▸ **Task details**
Each line of the data below from the one holding "중요한 큐레이터적 토대다. 흔히 기존의 전시 포맷에서 어린" to the one holding "РАЗДЕЛИТЕЛЬ, УПАКОВКА 11056", inclusive, is to be reproduced exactly; no other line belongs in the answer.
*** Supplied material
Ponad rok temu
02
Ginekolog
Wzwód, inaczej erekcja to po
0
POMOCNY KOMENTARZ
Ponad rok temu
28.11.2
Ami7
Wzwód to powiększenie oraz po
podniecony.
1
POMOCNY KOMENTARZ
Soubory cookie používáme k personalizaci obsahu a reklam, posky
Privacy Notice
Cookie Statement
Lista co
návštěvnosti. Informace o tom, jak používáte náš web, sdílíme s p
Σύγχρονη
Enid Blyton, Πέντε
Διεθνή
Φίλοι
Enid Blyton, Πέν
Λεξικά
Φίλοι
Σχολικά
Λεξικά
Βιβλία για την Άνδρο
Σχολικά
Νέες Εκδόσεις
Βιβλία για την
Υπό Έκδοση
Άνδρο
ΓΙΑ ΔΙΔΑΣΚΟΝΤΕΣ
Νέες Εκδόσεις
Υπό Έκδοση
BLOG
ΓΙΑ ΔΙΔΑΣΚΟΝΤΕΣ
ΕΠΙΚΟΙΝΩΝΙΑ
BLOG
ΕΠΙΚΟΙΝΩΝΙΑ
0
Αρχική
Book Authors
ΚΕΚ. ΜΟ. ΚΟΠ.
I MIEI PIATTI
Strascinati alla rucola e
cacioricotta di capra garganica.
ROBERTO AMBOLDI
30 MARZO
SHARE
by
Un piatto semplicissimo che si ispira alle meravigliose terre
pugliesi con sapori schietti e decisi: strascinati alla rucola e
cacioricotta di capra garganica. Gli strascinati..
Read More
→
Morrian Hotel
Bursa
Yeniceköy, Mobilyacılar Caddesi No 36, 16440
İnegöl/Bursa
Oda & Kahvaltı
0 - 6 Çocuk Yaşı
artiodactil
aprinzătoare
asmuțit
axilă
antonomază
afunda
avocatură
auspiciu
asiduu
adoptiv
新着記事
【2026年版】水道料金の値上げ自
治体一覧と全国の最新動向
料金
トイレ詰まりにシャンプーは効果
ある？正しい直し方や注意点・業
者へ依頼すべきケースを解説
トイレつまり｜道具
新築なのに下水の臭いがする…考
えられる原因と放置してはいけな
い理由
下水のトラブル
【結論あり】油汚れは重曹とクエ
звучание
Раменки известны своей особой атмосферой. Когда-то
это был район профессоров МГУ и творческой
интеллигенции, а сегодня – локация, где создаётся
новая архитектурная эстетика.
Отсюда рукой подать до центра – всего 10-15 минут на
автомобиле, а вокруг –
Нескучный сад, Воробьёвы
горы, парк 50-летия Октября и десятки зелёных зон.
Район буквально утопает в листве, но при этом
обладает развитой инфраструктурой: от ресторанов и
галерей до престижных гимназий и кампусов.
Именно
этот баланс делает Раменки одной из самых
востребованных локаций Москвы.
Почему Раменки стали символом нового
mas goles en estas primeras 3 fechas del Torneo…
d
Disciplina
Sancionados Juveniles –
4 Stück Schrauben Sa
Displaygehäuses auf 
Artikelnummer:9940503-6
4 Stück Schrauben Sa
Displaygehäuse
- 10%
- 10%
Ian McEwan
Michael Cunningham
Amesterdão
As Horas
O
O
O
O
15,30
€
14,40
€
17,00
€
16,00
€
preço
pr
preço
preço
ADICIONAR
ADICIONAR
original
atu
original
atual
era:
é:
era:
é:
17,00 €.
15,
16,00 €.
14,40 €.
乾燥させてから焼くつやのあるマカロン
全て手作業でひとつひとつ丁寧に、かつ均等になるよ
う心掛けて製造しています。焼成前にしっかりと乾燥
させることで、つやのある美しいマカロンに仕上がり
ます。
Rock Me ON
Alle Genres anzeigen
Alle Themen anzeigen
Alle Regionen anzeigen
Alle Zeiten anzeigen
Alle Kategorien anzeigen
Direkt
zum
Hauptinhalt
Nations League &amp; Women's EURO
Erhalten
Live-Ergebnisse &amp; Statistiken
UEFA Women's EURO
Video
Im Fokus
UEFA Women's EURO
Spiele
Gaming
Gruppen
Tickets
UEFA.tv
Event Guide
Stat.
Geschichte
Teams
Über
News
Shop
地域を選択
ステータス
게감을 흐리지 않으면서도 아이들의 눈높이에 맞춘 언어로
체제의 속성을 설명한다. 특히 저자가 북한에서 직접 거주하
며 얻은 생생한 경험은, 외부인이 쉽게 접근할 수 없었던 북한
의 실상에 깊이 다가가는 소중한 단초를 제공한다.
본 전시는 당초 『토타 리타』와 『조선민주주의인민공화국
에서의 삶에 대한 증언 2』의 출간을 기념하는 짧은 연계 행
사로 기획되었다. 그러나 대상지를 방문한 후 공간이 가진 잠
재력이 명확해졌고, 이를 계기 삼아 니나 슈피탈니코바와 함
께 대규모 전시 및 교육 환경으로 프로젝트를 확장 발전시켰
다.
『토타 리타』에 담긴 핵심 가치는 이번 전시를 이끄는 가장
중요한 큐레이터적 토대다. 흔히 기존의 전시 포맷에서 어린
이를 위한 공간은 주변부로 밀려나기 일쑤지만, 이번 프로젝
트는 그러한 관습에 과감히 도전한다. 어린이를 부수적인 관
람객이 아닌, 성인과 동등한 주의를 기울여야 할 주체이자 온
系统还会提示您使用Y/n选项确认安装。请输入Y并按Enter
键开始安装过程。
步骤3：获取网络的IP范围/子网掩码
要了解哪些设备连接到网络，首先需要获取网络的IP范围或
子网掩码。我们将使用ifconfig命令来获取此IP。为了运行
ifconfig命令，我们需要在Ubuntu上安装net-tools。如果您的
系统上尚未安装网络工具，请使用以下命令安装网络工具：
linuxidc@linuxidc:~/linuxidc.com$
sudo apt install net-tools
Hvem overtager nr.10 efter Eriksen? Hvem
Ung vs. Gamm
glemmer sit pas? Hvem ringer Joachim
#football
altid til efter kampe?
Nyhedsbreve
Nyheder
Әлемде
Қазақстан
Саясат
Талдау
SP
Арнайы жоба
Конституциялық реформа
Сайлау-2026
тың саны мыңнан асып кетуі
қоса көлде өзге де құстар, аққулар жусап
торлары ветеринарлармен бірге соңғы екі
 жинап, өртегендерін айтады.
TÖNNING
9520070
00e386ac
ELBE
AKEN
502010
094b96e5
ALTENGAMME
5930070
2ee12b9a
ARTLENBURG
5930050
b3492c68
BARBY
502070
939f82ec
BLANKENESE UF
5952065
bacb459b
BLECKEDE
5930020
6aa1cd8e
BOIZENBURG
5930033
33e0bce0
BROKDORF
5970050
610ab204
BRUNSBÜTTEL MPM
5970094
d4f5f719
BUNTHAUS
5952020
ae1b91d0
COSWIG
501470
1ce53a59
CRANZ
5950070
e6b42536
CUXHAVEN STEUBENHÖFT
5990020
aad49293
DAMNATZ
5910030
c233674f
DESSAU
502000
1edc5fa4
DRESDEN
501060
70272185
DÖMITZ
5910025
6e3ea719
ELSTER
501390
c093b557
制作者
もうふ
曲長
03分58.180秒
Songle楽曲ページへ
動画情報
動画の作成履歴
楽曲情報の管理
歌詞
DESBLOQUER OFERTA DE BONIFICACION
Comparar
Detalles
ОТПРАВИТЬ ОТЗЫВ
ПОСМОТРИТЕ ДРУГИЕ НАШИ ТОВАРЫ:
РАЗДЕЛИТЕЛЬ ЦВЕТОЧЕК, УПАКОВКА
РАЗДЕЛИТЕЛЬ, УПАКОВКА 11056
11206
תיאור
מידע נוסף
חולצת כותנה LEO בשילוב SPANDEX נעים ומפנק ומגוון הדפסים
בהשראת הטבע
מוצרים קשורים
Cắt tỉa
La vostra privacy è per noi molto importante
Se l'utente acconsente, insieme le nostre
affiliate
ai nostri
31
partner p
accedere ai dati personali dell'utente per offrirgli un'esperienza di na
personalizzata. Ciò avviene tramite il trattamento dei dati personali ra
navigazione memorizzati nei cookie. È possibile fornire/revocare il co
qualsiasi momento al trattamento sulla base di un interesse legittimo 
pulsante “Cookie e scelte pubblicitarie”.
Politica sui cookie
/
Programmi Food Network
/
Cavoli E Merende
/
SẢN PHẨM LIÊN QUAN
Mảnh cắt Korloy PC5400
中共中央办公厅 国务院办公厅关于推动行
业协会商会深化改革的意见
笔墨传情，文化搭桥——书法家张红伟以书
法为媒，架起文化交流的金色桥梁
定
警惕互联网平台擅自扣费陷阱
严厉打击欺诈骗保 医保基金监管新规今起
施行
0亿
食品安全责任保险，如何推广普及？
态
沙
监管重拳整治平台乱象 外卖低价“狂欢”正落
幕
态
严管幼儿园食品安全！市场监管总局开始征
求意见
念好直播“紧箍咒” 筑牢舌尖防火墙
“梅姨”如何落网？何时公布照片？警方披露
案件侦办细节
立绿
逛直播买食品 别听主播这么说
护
******
▸ **Task result**
중요한 큐레이터적 토대다. 흔히 기존의 전시 포맷에서 어린
이를 위한 공간은 주변부로 밀려나기 일쑤지만, 이번 프로젝
트는 그러한 관습에 과감히 도전한다. 어린이를 부수적인 관
람객이 아닌, 성인과 동등한 주의를 기울여야 할 주체이자 온
系统还会提示您使用Y/n选项确认安装。请输入Y并按Enter
键开始安装过程。
步骤3：获取网络的IP范围/子网掩码
要了解哪些设备连接到网络，首先需要获取网络的IP范围或
子网掩码。我们将使用ifconfig命令来获取此IP。为了运行
ifconfig命令，我们需要在Ubuntu上安装net-tools。如果您的
系统上尚未安装网络工具，请使用以下命令安装网络工具：
linuxidc@linuxidc:~/linuxidc.com$
sudo apt install net-tools
Hvem overtager nr.10 efter Eriksen? Hvem
Ung vs. Gamm
glemmer sit pas? Hvem ringer Joachim
#football
altid til efter kampe?
Nyhedsbreve
Nyheder
Әлемде
Қазақстан
Саясат
Талдау
SP
Арнайы жоба
Конституциялық реформа
Сайлау-2026
тың саны мыңнан асып кетуі
қоса көлде өзге де құстар, аққулар жусап
торлары ветеринарлармен бірге соңғы екі
 жинап, өртегендерін айтады.
TÖNNING
9520070
00e386ac
ELBE
AKEN
502010
094b96e5
ALTENGAMME
5930070
2ee12b9a
ARTLENBURG
5930050
b3492c68
BARBY
502070
939f82ec
BLANKENESE UF
5952065
bacb459b
BLECKEDE
5930020
6aa1cd8e
BOIZENBURG
5930033
33e0bce0
BROKDORF
5970050
610ab204
BRUNSBÜTTEL MPM
5970094
d4f5f719
BUNTHAUS
5952020
ae1b91d0
COSWIG
501470
1ce53a59
CRANZ
5950070
e6b42536
CUXHAVEN STEUBENHÖFT
5990020
aad49293
DAMNATZ
5910030
c233674f
DESSAU
502000
1edc5fa4
DRESDEN
501060
70272185
DÖMITZ
5910025
6e3ea719
ELSTER
501390
c093b557
制作者
もうふ
曲長
03分58.180秒
Songle楽曲ページへ
動画情報
動画の作成履歴
楽曲情報の管理
歌詞
DESBLOQUER OFERTA DE BONIFICACION
Comparar
Detalles
ОТПРАВИТЬ ОТЗЫВ
ПОСМОТРИТЕ ДРУГИЕ НАШИ ТОВАРЫ:
РАЗДЕЛИТЕЛЬ ЦВЕТОЧЕК, УПАКОВКА
РАЗДЕЛИТЕЛЬ, УПАКОВКА 11056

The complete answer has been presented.